▶ Problem requirements:
Format everything from the line containing "[NSW] Dragon is Dead [E" down to the end of the records as a Markdown table with two columns, Row and Text. Number each row and leave out blank lines.

▶ Given information:
********************

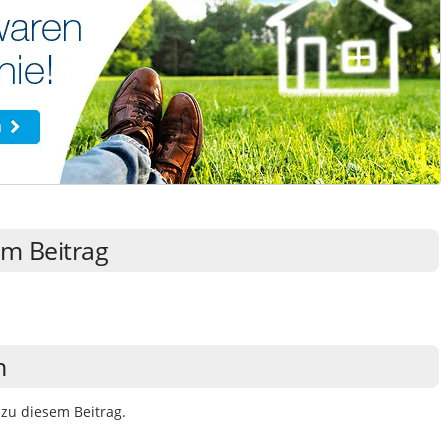
m Beitrag
n
zu diesem Beitrag.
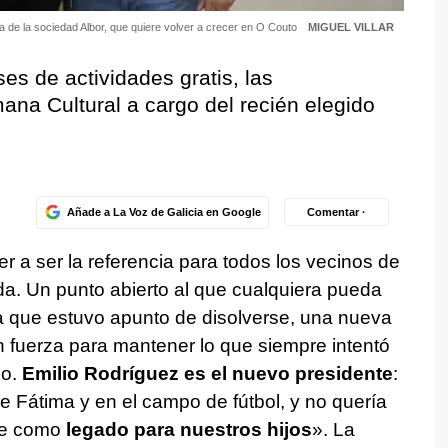
a de la sociedad Albor, que quiere volver a crecer en O Couto
MIGUEL VILLAR
s de actividades gratis, las
ana Cultural a cargo del recién elegido
Añade a La Voz de Galicia en Google
Comentar ·
er a ser la referencia para todos los vecinos de
a. Un punto abierto al que cualquiera pueda
 la que estuvo apunto de disolverse, una nueva
on fuerza para mantener lo que siempre intentó
no.
Emilio Rodríguez es el nuevo presidente
:
de Fátima y en el campo de fútbol, y no quería
de como
legado para nuestros hijos
». La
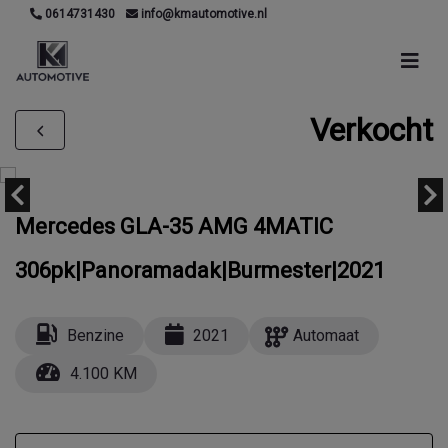
0614731430
info@kmautomotive.nl
Verkocht
Mercedes GLA-35 AMG 4MATIC
306pk|Panoramadak|Burmester|2021
Benzine
2021
Automaat
4.100 KM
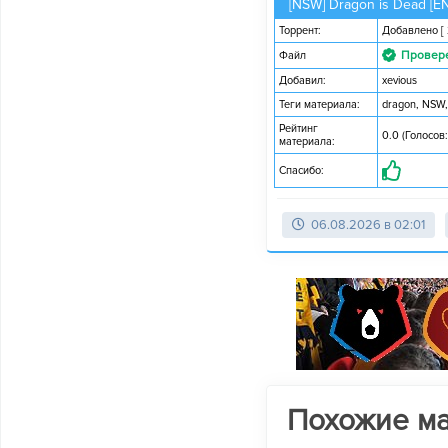
[NSW] Dragon is Dead [E
Торрент:
Добавлено
[
Провер
Файл
Добавил:
xevious
Теги материала:
dragon
,
NSW
Рейтинг
0.0 (Голосов:
материала:
Спасибо:
06.08.2026 в 02:01
Похожие м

********************

▶ Solution to this task:
| Row | Text |
|---|---|
| 1 | [NSW] Dragon is Dead [E |
| 2 | Торрент: |
| 3 | Добавлено |
| 4 | [ |
| 5 | Провер |
| 6 | Файл |
| 7 | Добавил: |
| 8 | xevious |
| 9 | Теги материала: |
| 10 | dragon |
| 11 | , |
| 12 | NSW |
| 13 | Рейтинг |
| 14 | 0.0 (Голосов: |
| 15 | материала: |
| 16 | Спасибо: |
| 17 | 06.08.2026 в 02:01 |
| 18 | Похожие м |